## Request
Recast the items below as a numbered list, covering only the part that opens with their first line and closes with the line containing "Dot at: (283, 272)", and omit any blank lines.

(Saved data entries)

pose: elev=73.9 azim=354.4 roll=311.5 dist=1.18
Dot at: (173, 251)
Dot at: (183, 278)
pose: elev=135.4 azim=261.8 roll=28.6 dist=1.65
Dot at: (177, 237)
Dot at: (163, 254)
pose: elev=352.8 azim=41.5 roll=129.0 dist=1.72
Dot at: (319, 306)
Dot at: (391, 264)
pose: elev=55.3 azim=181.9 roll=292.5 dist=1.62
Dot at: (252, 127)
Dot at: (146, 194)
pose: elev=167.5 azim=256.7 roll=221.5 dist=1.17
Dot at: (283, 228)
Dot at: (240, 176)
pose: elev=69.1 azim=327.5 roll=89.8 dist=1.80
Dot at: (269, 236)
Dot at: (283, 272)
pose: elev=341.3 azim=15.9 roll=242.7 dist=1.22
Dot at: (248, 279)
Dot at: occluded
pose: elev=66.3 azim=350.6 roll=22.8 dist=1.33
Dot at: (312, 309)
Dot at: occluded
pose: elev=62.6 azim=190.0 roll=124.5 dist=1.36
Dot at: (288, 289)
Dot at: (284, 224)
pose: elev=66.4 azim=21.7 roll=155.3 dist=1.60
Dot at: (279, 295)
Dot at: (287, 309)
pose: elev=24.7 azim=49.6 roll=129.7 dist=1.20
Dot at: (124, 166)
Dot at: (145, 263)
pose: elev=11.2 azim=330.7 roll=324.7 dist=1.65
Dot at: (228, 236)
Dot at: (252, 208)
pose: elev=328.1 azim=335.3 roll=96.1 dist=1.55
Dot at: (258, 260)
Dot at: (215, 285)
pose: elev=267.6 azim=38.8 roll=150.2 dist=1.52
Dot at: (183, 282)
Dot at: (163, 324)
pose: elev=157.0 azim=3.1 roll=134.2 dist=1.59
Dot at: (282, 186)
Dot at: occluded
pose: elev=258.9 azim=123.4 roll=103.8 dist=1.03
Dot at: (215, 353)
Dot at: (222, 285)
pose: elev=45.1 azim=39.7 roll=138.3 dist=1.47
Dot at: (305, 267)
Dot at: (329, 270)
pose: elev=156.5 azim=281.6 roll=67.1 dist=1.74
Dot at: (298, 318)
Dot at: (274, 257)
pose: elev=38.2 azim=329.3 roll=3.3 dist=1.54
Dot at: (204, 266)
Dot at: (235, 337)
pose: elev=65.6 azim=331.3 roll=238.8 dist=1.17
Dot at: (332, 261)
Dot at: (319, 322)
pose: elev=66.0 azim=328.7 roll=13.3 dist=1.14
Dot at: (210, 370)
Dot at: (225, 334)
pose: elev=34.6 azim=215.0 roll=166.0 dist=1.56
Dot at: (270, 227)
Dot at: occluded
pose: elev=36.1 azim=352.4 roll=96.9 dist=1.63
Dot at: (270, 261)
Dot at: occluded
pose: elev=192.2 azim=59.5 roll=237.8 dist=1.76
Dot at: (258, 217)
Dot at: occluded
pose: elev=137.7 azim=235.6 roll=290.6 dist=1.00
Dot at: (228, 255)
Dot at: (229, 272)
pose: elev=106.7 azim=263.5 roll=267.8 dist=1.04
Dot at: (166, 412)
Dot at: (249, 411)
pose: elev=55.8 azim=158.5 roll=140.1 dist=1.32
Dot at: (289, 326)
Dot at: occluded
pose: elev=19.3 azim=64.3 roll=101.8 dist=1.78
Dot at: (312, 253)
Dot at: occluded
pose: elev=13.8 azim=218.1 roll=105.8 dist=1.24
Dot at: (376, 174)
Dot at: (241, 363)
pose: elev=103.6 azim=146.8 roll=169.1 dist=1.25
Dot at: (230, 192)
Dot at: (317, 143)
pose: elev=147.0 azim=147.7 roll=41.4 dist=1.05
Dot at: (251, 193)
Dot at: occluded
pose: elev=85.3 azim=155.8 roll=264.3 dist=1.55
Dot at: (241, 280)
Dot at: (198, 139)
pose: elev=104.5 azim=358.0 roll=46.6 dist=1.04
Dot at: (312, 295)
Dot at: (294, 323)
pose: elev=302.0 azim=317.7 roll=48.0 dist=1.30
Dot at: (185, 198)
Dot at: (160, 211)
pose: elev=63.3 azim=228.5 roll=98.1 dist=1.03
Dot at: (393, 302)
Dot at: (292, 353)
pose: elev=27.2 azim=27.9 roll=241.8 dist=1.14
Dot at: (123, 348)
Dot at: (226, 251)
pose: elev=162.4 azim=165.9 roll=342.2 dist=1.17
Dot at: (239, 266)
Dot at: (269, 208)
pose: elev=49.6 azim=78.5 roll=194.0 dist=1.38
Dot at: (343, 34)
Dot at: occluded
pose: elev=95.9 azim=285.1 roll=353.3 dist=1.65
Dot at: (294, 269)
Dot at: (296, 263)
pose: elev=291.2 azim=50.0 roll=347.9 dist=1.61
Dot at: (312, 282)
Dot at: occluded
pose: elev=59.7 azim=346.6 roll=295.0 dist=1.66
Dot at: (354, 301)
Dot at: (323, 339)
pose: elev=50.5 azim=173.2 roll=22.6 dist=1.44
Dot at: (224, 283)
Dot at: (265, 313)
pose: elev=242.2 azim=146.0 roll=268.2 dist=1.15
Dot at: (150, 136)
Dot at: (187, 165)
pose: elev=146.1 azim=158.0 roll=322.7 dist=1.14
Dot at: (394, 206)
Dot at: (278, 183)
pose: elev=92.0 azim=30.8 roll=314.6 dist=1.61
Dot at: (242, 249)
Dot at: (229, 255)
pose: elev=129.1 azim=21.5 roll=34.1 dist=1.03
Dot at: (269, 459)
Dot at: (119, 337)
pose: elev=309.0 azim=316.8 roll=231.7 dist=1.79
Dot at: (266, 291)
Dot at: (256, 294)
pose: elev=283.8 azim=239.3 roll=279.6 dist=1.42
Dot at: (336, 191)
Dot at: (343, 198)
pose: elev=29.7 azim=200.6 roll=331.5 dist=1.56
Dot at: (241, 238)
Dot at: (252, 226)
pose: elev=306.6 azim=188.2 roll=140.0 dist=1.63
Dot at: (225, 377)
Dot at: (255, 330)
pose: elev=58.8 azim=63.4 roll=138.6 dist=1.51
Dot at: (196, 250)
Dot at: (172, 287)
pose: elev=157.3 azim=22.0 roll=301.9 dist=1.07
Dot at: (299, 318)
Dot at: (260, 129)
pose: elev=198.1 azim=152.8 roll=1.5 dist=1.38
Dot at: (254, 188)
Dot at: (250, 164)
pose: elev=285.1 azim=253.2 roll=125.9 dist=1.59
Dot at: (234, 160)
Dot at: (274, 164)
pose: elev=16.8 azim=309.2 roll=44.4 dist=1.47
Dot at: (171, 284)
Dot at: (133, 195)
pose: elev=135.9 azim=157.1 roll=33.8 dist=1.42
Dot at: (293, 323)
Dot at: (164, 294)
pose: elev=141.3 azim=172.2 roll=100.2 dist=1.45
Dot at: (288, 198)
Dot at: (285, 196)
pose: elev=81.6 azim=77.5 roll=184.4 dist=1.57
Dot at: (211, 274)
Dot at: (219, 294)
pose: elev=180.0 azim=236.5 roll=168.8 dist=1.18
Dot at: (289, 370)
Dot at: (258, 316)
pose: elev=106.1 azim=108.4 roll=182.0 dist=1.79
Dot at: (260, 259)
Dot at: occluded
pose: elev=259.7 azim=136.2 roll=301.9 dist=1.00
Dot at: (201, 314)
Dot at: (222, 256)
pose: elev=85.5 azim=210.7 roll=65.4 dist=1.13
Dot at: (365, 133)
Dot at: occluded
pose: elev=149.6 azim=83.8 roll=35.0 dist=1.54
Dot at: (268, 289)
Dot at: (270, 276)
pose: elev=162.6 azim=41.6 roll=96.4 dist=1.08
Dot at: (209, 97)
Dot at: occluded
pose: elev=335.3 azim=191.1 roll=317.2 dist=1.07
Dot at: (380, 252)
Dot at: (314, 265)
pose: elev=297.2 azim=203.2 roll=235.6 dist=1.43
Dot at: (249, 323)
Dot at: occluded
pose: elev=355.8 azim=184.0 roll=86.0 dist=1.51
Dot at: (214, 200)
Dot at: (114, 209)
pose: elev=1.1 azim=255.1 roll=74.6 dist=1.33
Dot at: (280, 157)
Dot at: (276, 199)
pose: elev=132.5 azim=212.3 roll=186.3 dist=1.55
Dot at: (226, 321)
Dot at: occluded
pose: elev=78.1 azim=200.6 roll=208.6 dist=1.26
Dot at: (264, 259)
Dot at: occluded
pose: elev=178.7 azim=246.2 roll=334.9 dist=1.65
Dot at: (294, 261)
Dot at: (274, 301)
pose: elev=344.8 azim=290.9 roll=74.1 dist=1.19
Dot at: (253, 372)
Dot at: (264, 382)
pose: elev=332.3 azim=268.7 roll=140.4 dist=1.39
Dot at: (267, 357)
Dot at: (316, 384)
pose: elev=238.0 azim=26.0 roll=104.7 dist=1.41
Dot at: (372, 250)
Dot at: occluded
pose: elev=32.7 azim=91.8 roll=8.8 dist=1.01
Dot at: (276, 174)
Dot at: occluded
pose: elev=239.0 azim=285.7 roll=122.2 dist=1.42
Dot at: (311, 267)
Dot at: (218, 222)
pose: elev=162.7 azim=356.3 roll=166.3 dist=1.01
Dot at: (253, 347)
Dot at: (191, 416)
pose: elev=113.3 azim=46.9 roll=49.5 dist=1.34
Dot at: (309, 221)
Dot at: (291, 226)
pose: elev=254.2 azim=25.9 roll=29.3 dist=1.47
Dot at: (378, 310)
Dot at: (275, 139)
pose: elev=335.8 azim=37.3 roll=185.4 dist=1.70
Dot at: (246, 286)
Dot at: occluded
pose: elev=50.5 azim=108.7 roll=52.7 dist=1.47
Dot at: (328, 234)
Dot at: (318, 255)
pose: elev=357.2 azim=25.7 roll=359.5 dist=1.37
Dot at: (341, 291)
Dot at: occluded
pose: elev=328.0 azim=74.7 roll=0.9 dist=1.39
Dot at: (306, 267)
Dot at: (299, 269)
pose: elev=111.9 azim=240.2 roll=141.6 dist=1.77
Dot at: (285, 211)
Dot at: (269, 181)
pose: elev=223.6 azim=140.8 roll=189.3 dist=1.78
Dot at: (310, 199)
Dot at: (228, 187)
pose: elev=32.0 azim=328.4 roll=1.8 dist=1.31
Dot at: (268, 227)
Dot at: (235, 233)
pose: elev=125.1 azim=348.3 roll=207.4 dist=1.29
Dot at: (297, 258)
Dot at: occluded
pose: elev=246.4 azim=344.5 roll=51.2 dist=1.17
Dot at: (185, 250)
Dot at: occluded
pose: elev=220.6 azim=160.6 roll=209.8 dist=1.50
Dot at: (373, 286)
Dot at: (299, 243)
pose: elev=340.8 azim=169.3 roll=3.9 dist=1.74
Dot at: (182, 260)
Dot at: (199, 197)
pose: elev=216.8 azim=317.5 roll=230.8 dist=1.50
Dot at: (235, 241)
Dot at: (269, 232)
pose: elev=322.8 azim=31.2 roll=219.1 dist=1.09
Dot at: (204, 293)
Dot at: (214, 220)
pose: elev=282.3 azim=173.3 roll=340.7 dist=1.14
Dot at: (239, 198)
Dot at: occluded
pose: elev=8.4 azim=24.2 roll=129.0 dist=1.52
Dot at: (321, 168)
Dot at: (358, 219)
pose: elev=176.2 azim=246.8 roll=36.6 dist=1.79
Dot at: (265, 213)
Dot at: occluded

## Output for this task
1. pose: elev=73.9 azim=354.4 roll=311.5 dist=1.18
2. Dot at: (173, 251)
3. Dot at: (183, 278)
4. pose: elev=135.4 azim=261.8 roll=28.6 dist=1.65
5. Dot at: (177, 237)
6. Dot at: (163, 254)
7. pose: elev=352.8 azim=41.5 roll=129.0 dist=1.72
8. Dot at: (319, 306)
9. Dot at: (391, 264)
10. pose: elev=55.3 azim=181.9 roll=292.5 dist=1.62
11. Dot at: (252, 127)
12. Dot at: (146, 194)
13. pose: elev=167.5 azim=256.7 roll=221.5 dist=1.17
14. Dot at: (283, 228)
15. Dot at: (240, 176)
16. pose: elev=69.1 azim=327.5 roll=89.8 dist=1.80
17. Dot at: (269, 236)
18. Dot at: (283, 272)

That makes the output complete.